Just in time too, before the frost and snow came this week. I was even later than usual in ordering garlic this year. Somehow I was trying to avoid my order arriving too early and starting to sprout before I could plant it. Too early turned into too late, and my supplier of preference, the Scottish Really Garlicky Company, had sold out. I did the rounds of the Organic Gardening Catalogue, Suttons, Thompson & Morgan, and finally found some at D T Brown's.
Above, my first foray into elephant garlic. And if you look closely, you can see a little triangular shard of glass just to the left of the bulbs. Where does it all come from?
Below, Tuscany Wight, a softneck grown on the Isle of Wight and said to store well. I hope it stores better than the bulbs I was sent, one of which was soft and rotting. Of course I should have sent it back, but life was far too busy for frills like that, so I popped in the good cloves and will hope for the best.
The Chesnock Wight bulbs below were in much better condition. A hardneck bulb, meant to have a distinctive, strong flavour.

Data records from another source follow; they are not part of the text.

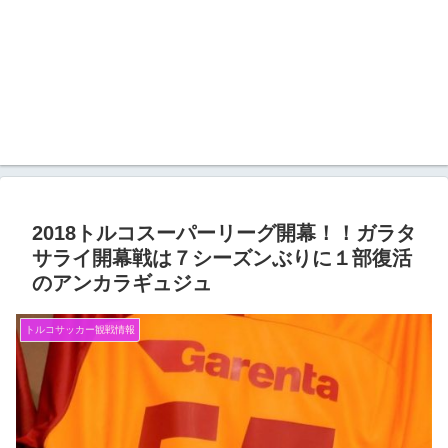
2018トルコスーパーリーグ開幕！！ガラタ
サライ開幕戦は７シーズンぶりに１部復活
のアンカラギュジュ
トルコサッカー観戦情報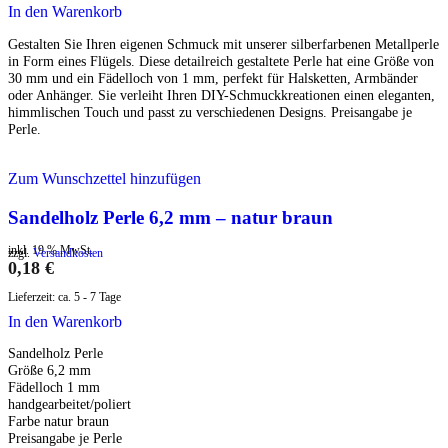
In den Warenkorb
Gestalten Sie Ihren eigenen Schmuck mit unserer silberfarbenen Metallperle
in Form eines Flügels. Diese detailreich gestaltete Perle hat eine Größe von
30 mm und ein Fädelloch von 1 mm, perfekt für Halsketten, Armbänder
oder Anhänger. Sie verleiht Ihren DIY-Schmuckkreationen einen eleganten,
himmlischen Touch und passt zu verschiedenen Designs. Preisangabe je
Perle.
Zum Wunschzettel hinzufügen
Sandelholz Perle 6,2 mm – natur braun
inkl. 19 % MwSt.
zzgl.
Versandkosten
0,18
€
Lieferzeit:
ca. 5 - 7 Tage
In den Warenkorb
Sandelholz Perle
Größe 6,2 mm
Fädelloch 1 mm
handgearbeitet/poliert
Farbe natur braun
Preisangabe je Perle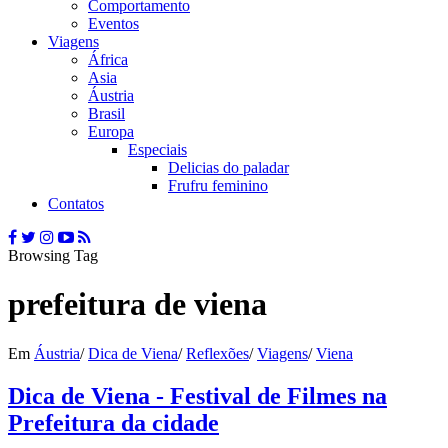
Comportamento
Eventos
Viagens
África
Asia
Áustria
Brasil
Europa
Especiais
Delicias do paladar
Frufru feminino
Contatos
Browsing Tag
prefeitura de viena
Em
Áustria
/
Dica de Viena
/
Reflexões
/
Viagens
/
Viena
Dica de Viena - Festival de Filmes na
Prefeitura da cidade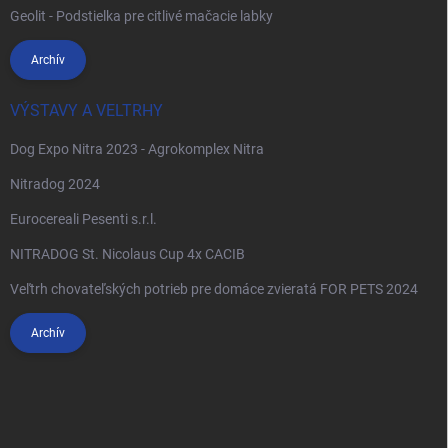
Geolit - Podstielka pre citlivé mačacie labky
Archív
VÝSTAVY A VELTRHY
Dog Expo Nitra 2023 - Agrokomplex Nitra
Nitradog 2024
Eurocereali Pesenti s.r.l.
NITRADOG St. Nicolaus Cup 4x CACIB
Veľtrh chovateľských potrieb pre domáce zvieratá FOR PETS 2024
Archív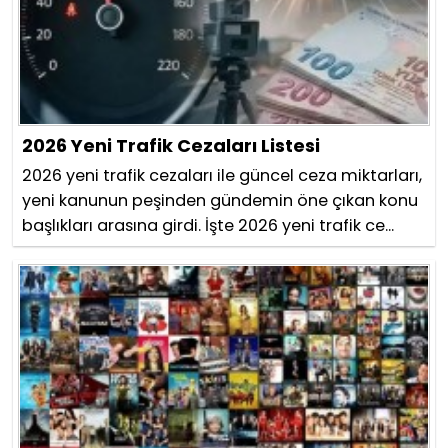
2026 Yeni Trafik Cezaları Listesi
2026 yeni trafik cezaları ile güncel ceza miktarları,
yeni kanunun peşinden gündemin öne çıkan konu
başlıkları arasına girdi. İşte 2026 yeni trafik ce...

I meant to take a photo of the green manure, but it took all the time I had available to dig over the bed where the garlic was to go. Not much change really - the phacelia and white mustard were growing strongly, the grazing rye most definitely was not, and the alfalfa was being taken over by a vigorous crop of shepherd's purse, which seemed to relish its bed of alfalfa seed.
Soon I expect to feel the first stirrings of winter planning fever, when gardening books and catalogues will suddenly become compulsive reading. It hasn't stirred yet, however. Perhaps it's because of our exceptionally mild autumn. Now that the cold has arrived, I'm relishing it, and want to enjoy the season rather than gloss over it and look ahead to Spring. It feels like a physical lifting of the spirits to have frost and snow. A bit of balance has come back into the world.